TEXT SEGMENT.
Sumo environment supports changing cross signal to target phase. The action space is set to multi-discrete for each cross to reduce action num.


The reward can be set with reward_type. Reward of each cross is calculated separately. If use_centrolized_obs is set True, the reward of each cross will be summed up.

  • queue_len: Vehicle waiting queue num of each lane

  • wait_time: Wait time increment of vehicles in each lane

  • delay_time: Delay time of all vehicles in incomming and outgoing lanes

  • pressure: Pressure of a cross


DI-smartcross supports a one-step configurable multi-agent RL training. It is only necessary to add multi_agent in DI-engine config file to convert common PPO into MAPPO, and change the use_centrolized_obs in environment config into True. The policy and observations can be automatically changed to run individual agent for each cross.

CityFlow Environment


CityFlow simulator has its own config json file, with roadnet file, flow file and replay file defined in it. DI-smartcross adds some extra configs together with CityFlow’s config file path in DI-engine’s env config.

main_config = dict(
        obs_type=['phase', 'lane_vehicle_num', 'lane_waiting_vehicle_num'],


We provide several types of observations of each cross.

  • phase: One-hot phase vector of current cross signal

  • lane_vehicle_num: vehicle nums of each incoming lane

  • lane_waiting_vehicle_num: waiting vehicle nums of each incoming lane


CityFlow environment supports changing cross signal to target phase. The action space is set to multi-discrete for each cross to reduce action num.


CityFlow environment uses pressure of each cross as reward

DATA SHOWN.
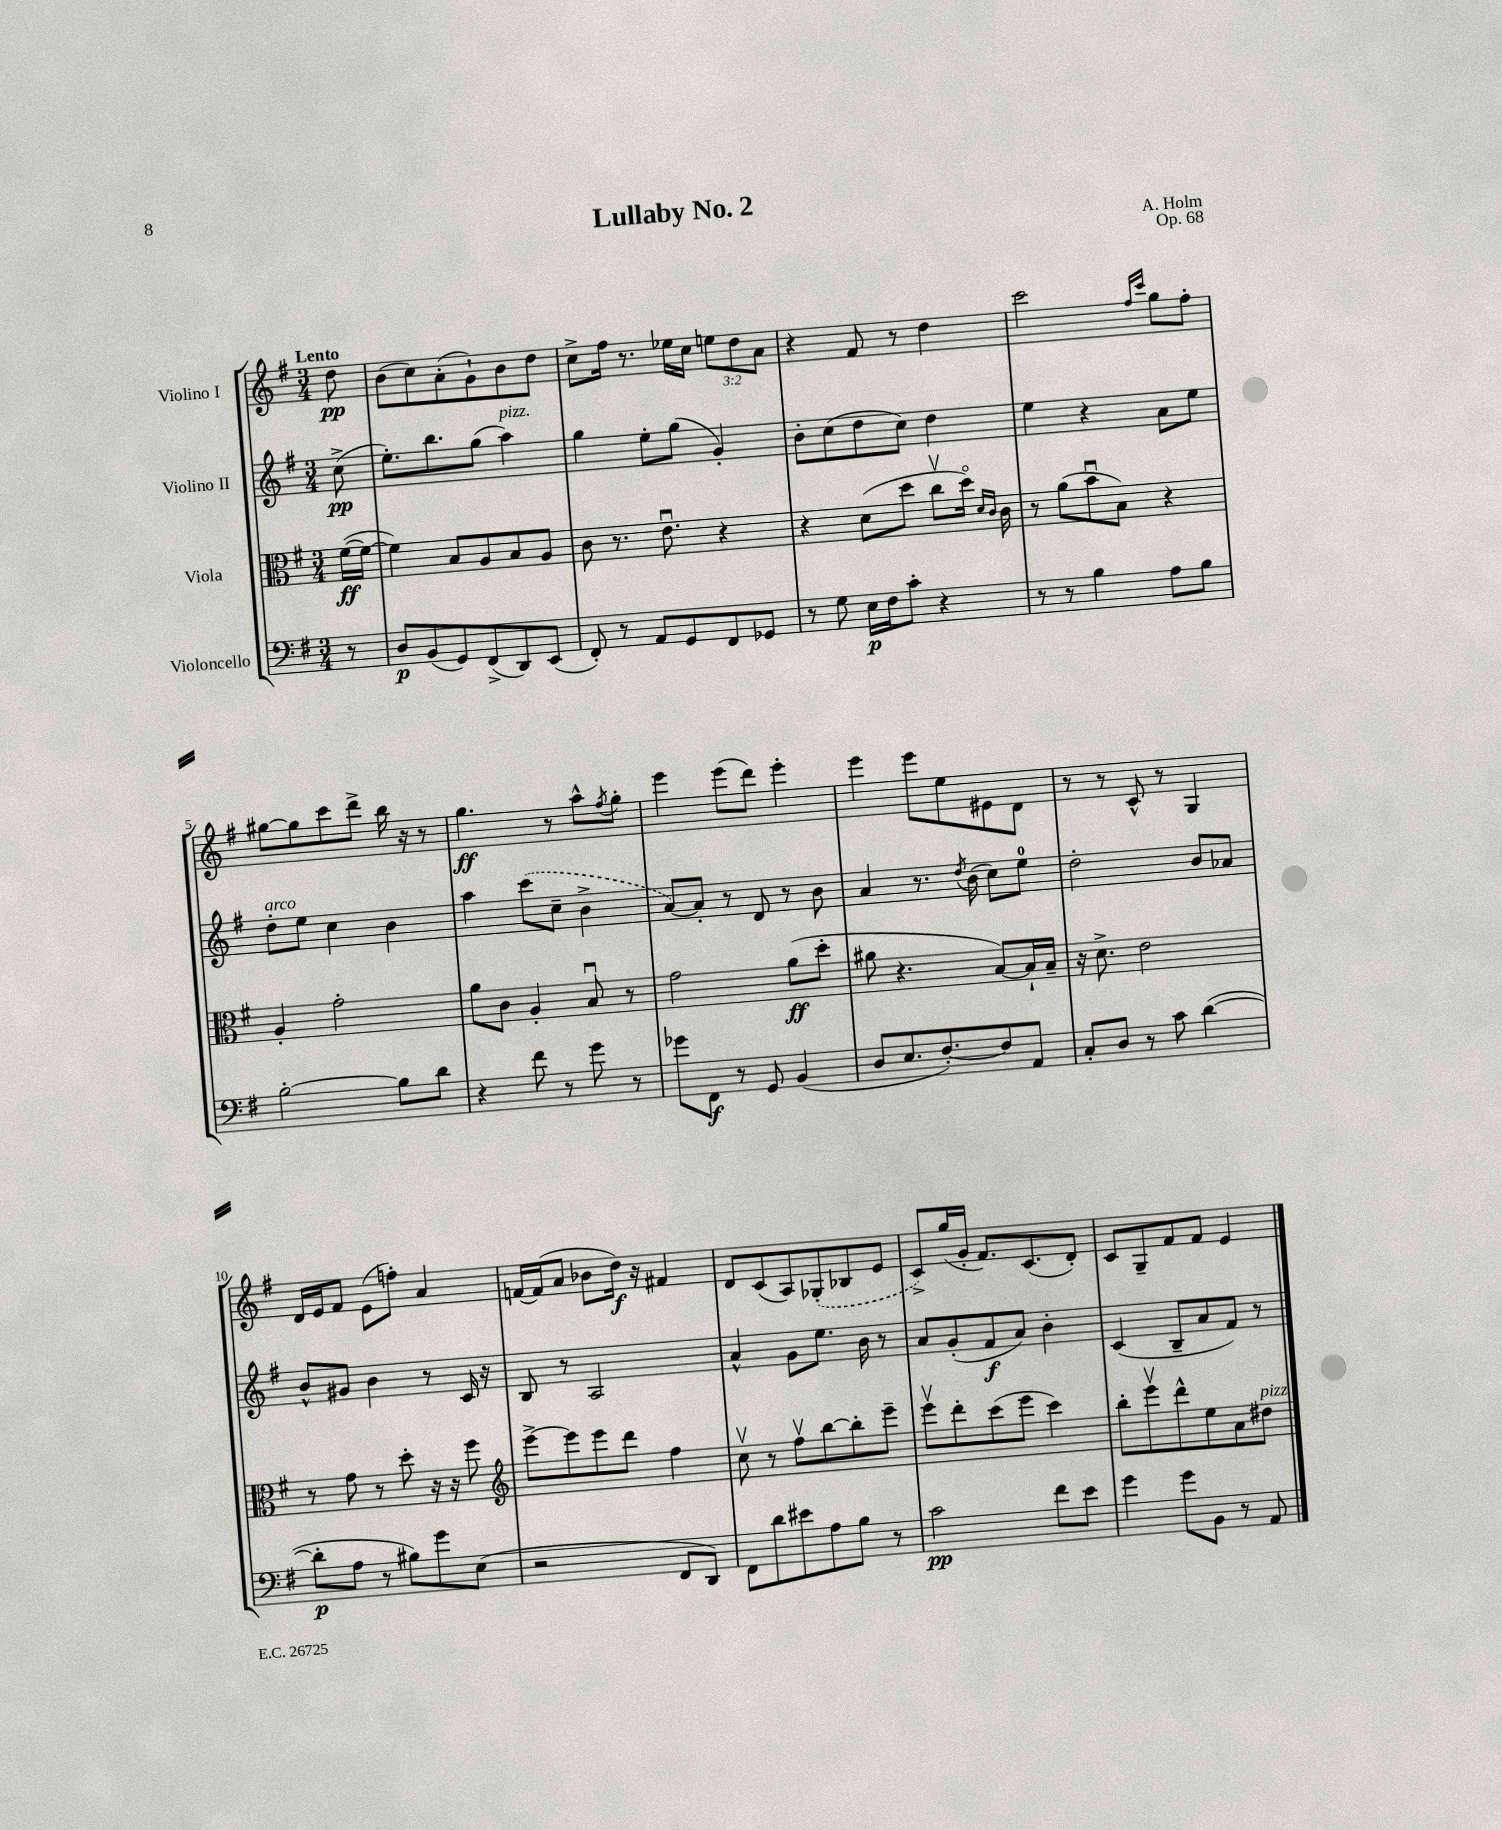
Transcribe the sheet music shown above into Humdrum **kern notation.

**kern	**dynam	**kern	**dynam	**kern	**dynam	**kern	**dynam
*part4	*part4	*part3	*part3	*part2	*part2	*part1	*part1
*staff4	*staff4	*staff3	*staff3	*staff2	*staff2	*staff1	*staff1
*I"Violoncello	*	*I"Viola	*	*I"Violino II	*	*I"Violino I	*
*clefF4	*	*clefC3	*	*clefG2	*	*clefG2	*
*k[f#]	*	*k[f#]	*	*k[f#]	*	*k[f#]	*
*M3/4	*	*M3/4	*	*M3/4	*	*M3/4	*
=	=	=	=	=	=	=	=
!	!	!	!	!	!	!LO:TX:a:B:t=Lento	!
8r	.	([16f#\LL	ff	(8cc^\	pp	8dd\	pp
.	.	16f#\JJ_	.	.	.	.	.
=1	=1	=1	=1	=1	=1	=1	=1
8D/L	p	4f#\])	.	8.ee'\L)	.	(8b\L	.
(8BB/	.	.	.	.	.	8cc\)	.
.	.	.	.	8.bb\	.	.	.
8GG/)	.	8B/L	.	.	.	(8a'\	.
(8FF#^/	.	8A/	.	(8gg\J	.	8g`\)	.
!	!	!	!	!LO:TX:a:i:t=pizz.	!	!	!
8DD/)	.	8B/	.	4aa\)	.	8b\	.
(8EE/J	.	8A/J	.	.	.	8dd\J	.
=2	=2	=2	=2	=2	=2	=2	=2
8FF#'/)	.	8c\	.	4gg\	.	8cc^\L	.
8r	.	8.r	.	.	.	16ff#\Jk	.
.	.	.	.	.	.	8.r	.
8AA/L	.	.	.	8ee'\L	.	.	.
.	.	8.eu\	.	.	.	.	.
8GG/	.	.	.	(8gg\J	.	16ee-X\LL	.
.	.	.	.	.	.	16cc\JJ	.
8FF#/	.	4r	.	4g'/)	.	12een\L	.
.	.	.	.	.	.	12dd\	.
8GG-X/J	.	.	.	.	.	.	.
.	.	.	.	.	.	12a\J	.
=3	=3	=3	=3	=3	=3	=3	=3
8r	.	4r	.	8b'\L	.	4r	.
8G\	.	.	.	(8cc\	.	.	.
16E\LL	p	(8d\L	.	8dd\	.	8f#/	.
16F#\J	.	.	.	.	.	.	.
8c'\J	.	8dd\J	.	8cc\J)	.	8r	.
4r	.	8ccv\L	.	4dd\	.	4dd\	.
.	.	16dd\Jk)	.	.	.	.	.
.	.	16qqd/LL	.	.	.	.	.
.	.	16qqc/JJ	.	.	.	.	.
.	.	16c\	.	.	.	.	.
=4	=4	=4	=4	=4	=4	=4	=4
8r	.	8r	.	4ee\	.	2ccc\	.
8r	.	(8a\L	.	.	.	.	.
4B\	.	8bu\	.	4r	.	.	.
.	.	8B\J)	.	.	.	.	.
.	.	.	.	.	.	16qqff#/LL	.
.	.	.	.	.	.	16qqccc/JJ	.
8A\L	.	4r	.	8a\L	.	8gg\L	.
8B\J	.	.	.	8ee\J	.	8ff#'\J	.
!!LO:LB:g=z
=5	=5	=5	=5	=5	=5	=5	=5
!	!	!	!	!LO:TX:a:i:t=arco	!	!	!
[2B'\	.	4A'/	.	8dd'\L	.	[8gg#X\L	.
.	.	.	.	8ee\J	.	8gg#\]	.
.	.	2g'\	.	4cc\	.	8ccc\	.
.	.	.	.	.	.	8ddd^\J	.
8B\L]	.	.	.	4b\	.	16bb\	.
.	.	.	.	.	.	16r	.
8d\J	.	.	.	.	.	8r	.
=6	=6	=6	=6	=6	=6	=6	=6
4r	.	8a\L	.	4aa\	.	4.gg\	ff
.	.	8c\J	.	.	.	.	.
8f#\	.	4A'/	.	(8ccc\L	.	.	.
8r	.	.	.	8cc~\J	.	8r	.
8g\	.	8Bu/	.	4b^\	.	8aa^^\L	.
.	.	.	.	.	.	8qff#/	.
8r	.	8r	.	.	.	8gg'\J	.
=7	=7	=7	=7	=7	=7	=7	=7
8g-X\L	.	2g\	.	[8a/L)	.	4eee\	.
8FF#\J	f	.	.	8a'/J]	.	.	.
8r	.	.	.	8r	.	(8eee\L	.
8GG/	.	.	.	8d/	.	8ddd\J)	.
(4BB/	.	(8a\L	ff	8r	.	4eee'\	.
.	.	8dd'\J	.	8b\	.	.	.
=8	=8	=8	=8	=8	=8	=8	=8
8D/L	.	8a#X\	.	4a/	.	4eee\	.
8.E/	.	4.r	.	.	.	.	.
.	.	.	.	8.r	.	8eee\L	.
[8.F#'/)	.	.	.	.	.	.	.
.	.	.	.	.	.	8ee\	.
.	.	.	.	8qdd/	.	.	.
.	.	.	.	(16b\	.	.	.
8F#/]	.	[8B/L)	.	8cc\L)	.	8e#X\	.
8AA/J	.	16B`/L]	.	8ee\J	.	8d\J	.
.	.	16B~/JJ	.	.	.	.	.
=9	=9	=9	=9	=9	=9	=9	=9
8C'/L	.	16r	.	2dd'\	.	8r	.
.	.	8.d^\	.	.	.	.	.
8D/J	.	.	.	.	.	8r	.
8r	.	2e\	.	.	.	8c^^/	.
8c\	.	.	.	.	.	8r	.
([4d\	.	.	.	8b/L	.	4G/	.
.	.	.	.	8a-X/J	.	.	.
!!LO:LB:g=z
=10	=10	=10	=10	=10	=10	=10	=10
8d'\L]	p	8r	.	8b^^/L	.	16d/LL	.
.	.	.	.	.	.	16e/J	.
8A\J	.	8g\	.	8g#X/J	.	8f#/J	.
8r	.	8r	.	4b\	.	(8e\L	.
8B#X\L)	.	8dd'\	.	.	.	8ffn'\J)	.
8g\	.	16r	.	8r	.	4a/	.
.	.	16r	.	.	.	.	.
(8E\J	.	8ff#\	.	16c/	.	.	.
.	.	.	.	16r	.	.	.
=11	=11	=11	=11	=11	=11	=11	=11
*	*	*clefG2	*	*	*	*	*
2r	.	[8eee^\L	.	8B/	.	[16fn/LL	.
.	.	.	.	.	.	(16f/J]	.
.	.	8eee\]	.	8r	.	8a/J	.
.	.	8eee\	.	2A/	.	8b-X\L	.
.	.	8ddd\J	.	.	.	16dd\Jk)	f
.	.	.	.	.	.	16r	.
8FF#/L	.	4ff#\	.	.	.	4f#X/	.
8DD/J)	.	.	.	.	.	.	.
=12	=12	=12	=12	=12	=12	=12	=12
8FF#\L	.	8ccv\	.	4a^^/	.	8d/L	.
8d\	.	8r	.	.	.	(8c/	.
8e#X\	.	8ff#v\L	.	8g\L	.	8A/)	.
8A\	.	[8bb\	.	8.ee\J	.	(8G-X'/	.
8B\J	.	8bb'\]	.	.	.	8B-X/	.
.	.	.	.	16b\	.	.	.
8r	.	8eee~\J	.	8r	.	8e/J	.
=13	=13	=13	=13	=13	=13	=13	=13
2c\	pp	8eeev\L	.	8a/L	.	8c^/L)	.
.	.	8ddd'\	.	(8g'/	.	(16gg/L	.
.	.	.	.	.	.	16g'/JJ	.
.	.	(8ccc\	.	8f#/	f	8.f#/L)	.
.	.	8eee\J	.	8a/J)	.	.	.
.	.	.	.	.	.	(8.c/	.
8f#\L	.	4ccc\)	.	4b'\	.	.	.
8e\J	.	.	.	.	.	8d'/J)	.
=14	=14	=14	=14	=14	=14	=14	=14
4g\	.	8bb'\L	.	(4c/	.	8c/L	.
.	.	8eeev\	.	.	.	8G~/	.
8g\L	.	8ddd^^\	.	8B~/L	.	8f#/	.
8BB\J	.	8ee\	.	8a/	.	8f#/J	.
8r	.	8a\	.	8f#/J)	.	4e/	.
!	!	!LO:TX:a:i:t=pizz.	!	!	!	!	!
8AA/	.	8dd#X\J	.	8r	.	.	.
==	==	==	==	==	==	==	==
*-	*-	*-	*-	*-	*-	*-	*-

WORK REQUIRED.
Using the DI-smartcross text, mark each statement yes or no, and back each one with the exact words from the text that decide it. (a) With use_centrolized_obs set True, the reward of each cross is summed up. (b) The CityFlow environment uses the wait time of each lane as its reward. (c) The phase observation gives the number of waiting vehicles in each incoming lane.

EXERCISE ANSWER.
(a) Yes: "If use_centrolized_obs is set True, the reward of each cross will be summed up."
(b) No: "CityFlow environment uses pressure of each cross as reward"
(c) No: "phase: One-hot phase vector of current cross signal"